• [ABOUT THIS TASK] Each line from the one containing "und Industriemodellen stark variieren können." through the last line of the records below is to be repeated as written, with nothing added.

• [MATERIAL FOR THIS EXERCISE]
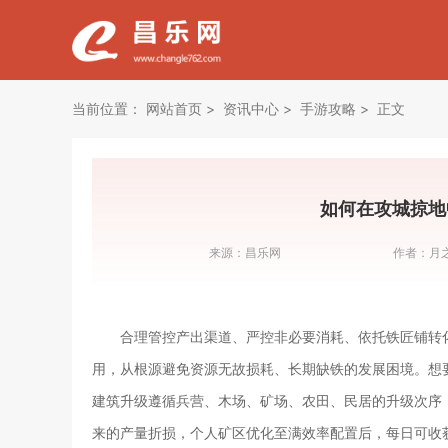
当前位置：
网站首页
资讯中心
手游攻略
正文
如何在攻城掠地
来源：
昌乐网
作者：
月
合理管控产出渠道、严控非必要消耗、依托铁匠铺转
用，从根源避免资源无故损耗、长期缺铁的发展困境。想
建筑升级遵循兵营、木场、矿场、农田、民居的升级次序
来的产量折损，个人矿区优化至满效率配置后，每日可收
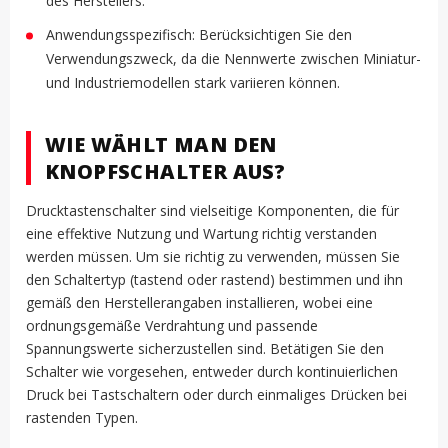
des Herstellers.
Anwendungsspezifisch: Berücksichtigen Sie den
Verwendungszweck, da die Nennwerte zwischen Miniatur-
und Industriemodellen stark variieren können.
WIE WÄHLT MAN DEN
KNOPFSCHALTER AUS?
Drucktastenschalter sind vielseitige Komponenten, die für
eine effektive Nutzung und Wartung richtig verstanden
werden müssen. Um sie richtig zu verwenden, müssen Sie
den Schaltertyp (tastend oder rastend) bestimmen und ihn
gemäß den Herstellerangaben installieren, wobei eine
ordnungsgemäße Verdrahtung und passende
Spannungswerte sicherzustellen sind. Betätigen Sie den
Schalter wie vorgesehen, entweder durch kontinuierlichen
Druck bei Tastschaltern oder durch einmaliges Drücken bei
rastenden Typen.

• [EXERCISE ANSWER]
und Industriemodellen stark variieren können.
WIE WÄHLT MAN DEN
KNOPFSCHALTER AUS?
Drucktastenschalter sind vielseitige Komponenten, die für
eine effektive Nutzung und Wartung richtig verstanden
werden müssen. Um sie richtig zu verwenden, müssen Sie
den Schaltertyp (tastend oder rastend) bestimmen und ihn
gemäß den Herstellerangaben installieren, wobei eine
ordnungsgemäße Verdrahtung und passende
Spannungswerte sicherzustellen sind. Betätigen Sie den
Schalter wie vorgesehen, entweder durch kontinuierlichen
Druck bei Tastschaltern oder durch einmaliges Drücken bei
rastenden Typen.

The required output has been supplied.